3. Specify Stack Details Stack Name: rilldata-kinesis-access KinesisARN: Name of the bucket we want to provide access to.

4. Click Next, Again Next, Acknowledge the Capabilities and Create the Stack.

5. You can check the events and it should create the resources for you.

6. Share the Outputs with Rill Data

CloudFormation Template Reference

We would be using the following Cloudformation Template.

AWSTemplateFormatVersion: '2010-09-09'
Metadata:
  License: Apache-2.0

Description: 'AWS CloudFormation Template for providing Rill Data Access to Kinesis. It creates a
  Role that can be assumed by the RillData AWS Account. The Role has a IAM policy associated with them.'

Parameters:
  KinesisARN:
    Type: String
    Description: Kinesis Stream ARN
  NamePrefix:
    Type: String
    Description: Name prefix for the IAM Policy and IAM Role.
    Default: rilldata
Resources:
  KinesisRole:
    Type: AWS::IAM::Role
    Properties:
      Description: 'RillData Access to the Kinesis. Managed by: Cloudformation'
      AssumeRolePolicyDocument:
        Version: '2012-10-17'
        Statement:
          - Effect: Allow
            Principal:
              AWS:
                - 'arn:aws:iam::248432388601:root'
            Action:
              - 'sts:AssumeRole'
      Policies:
        - PolicyName: !Join
            - ''
            - - !Ref NamePrefix
              - 'KinesisAccessPolicy'
          PolicyDocument:
            Statement:
            - Effect: Allow
              Action:
                - "kinesis:Describe*"
                - "kinesis:List*"
                - "kinesis:Get*"
              Resource:
                - !Ref KinesisARN
      RoleName: !Join
        - '-'
        - - !Ref NamePrefix
          - kinesis-access
      Tags:
        - Key: Accessor
          Value: RillData
        - Key: ManagedBy
          Value: Cloudformation

Outputs:
  RoleName:
    Value: !GetAtt [KinesisRole, Arn]
    Description: Kinesis Access Role Arn, to be shared with RillData

References

SSL Encryption

SSL uses private-key/certificates pairs which are used during the SSL handshake process.
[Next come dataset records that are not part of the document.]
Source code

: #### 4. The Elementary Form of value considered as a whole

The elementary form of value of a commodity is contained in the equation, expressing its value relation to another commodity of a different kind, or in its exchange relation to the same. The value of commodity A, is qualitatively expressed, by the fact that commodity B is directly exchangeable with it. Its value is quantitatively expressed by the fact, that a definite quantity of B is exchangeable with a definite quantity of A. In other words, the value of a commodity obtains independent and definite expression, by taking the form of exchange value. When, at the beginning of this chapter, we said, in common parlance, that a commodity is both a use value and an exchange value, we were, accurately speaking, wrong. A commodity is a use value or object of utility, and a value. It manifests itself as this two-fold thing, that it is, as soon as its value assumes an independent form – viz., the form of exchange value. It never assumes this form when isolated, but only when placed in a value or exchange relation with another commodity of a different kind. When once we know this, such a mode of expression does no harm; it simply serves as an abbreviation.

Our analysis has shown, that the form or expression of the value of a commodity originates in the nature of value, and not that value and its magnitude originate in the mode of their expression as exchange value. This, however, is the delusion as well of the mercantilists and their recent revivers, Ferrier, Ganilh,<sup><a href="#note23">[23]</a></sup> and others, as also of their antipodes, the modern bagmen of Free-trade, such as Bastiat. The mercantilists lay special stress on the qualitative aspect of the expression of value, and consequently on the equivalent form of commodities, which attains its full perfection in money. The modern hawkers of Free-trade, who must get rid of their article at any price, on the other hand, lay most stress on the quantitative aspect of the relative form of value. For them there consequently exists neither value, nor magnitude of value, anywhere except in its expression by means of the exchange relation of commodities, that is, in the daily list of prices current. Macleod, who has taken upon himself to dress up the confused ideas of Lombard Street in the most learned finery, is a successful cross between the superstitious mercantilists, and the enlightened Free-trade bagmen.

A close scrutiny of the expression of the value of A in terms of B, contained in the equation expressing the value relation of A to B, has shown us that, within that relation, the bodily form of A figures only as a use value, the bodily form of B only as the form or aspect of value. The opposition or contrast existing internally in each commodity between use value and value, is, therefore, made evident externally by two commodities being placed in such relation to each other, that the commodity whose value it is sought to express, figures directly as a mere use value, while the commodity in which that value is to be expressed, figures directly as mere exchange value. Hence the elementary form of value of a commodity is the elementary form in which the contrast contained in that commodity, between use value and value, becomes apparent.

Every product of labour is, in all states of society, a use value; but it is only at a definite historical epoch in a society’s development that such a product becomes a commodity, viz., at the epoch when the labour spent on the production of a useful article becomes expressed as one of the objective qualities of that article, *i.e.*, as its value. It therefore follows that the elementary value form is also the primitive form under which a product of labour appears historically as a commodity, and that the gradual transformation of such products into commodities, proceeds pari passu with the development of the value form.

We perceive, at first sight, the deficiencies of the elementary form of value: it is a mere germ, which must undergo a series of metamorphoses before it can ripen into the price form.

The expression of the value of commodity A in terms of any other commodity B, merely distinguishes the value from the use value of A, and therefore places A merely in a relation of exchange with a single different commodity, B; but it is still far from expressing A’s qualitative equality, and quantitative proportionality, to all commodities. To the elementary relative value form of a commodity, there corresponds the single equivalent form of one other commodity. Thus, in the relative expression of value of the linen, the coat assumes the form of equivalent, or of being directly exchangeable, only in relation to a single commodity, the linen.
• Each broker needs its own private-key/certificate pair, and the client uses the certificate to authenticate the broker
• Each logical client needs a private-key/certificate pair if client authentication is enabled, and the broker uses the certificate to authenticate the client

# Configure the password, truststore, and keystore 
# Since this stores passwords directly in the broker configuration file, 
# it is important to restrict access to these files via file system permissions.
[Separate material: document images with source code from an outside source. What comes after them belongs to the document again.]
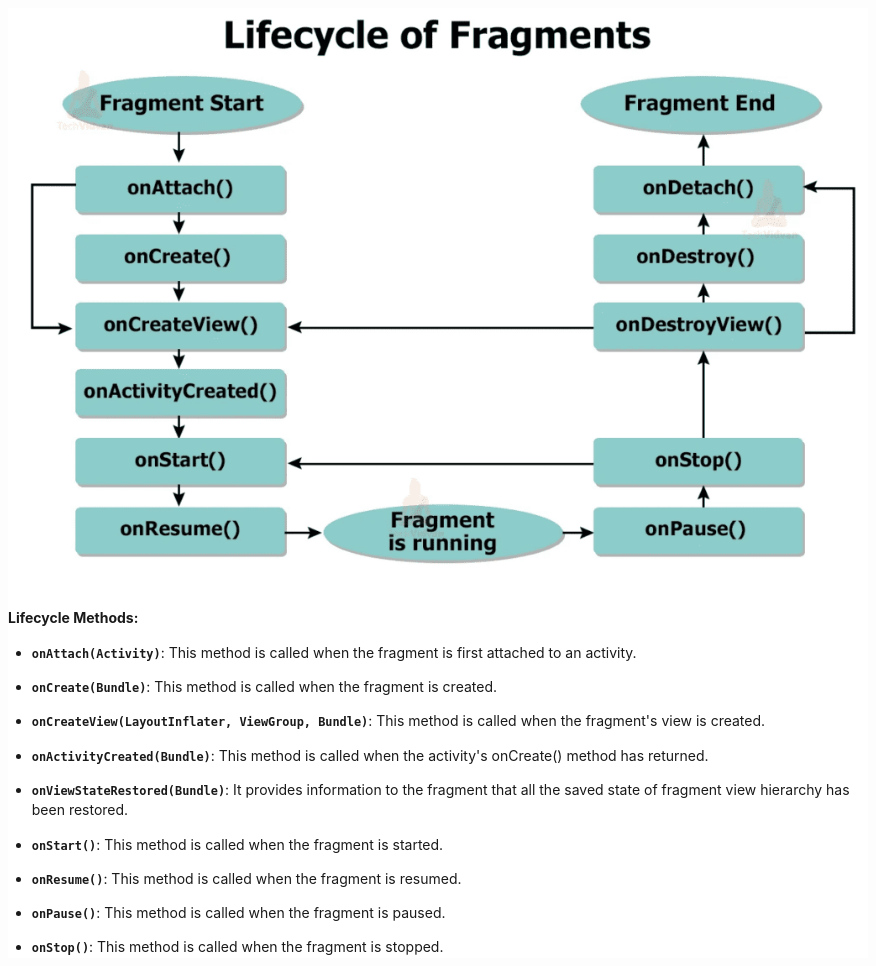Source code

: !["Fragment Lifecycle"](img/Lifecycle-of-Fragments.png)

</div>

**Lifecycle Methods:**

- **``onAttach(Activity)``**: This method is called when the fragment is first attached to an activity.

- **``onCreate(Bundle)``**: This method is called when the fragment is created.

- **``onCreateView(LayoutInflater, ViewGroup, Bundle)``**: This method is called when the fragment's view is created.

- **``onActivityCreated(Bundle)``**: This method is called when the activity's onCreate() method has returned.

- **``onViewStateRestored(Bundle)``**: It provides information to the fragment that all the saved state of fragment view hierarchy has been restored.

- **``onStart()``**: This method is called when the fragment is started.

- **``onResume()``**: This method is called when the fragment is resumed.

- **``onPause()``**: This method is called when the fragment is paused.

- **``onStop()``**: This method is called when the fragment is stopped.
ssl.truststore.location=/var/ssl/private/kafka.server.truststore.jks
ssl.truststore.password=test1234
ssl.keystore.location=/var/ssl/private/kafka.server.keystore.jks
ssl.keystore.password=test1234
ssl.key.password=test1234

# Enable SSL for inter-broker communication, add the following to the broker properties file (it defaults to PLAINTEXT):
security.inter.broker.protocol=SSL

Authorization

Kafka supports client authentication via SASL. SASL authentication can be enabled concurrently with SSL encryption. The supported SASL mechanisms are:

• GSSAPI (Kerberos)
• OAUTHBEARER
• SCRAM
• PLAIN
• Delegation Tokens

JAAS configurations

Kafka uses the Java Authentication and Authorization Service (JAAS) for SASL configuration. Provide JAAS configurations for all SASL authentication mechanisms. Brokers can configure JAAS by passing a static JAAS configuration file into the JVM using the java.security.auth.login.config property at runtime.

export KAFKA_OPTS="-Djava.security.auth.login.config=/etc/kafka/kafka_server_jaas.conf"
bin/kafka-server-start etc/kafka/server.properties

Brokers can also configure JAAS using the broker configuration property sasl.jaas.config. The prefix the property name with the listener prefix, including the SASL mechanism, i.e. listener.name.{listenerName}.{saslMechanism}.sasl.jaas.config.

Specify one login module in the config value. To configure multiple mechanisms on a listener, you must provide a separate config for each mechanism using the listener and mechanism prefix.

listener.name.sasl_ssl.scram-sha-256.sasl.jaas.config=org.apache.kafka.common.security.scram.ScramLoginModule required \\
  username="admin" \\
  password="admin-secret";
listener.name.sasl_ssl.plain.sasl.jaas.config=org.apache.kafka.common.security.plain.PlainLoginModule required \\
  username="admin" \\
  password="admin-secret" \\
  user_admin="admin-secret" \\
  user_alice="alice-secret";

This is the preferred method of configuring JAAS for brokers.

Authorization using ACLs

Kafka ships with a pluggable, out-of-box Authorizer implementation that uses ZooKeeper to store all the ACLs. It is important to set ACLs because otherwise access to resources is limited to super users when an Authorizer is configured. The default behavior is that if a resource has no associated ACLs, then no one is allowed to access the resource, except super users.

Broker Configuration

Authorizer

To enable ACLs, you must configure an Authorizer. Kafka provides a simple authorizer implementation, and to use it, you can add the following to server.properties:

authorizer.class.name=kafka.security.auth.SimpleAclAuthorizer

Super Users

By default, if no resource patterns match a specific resource, then the resource has no associated ACLs, and therefore no one other than super users are allowed to access the resource. If you want to change that behavior, you can include the following in server.properties:

allow.everyone.if.no.acl.found=true
super.users=User:Bob;User:Alice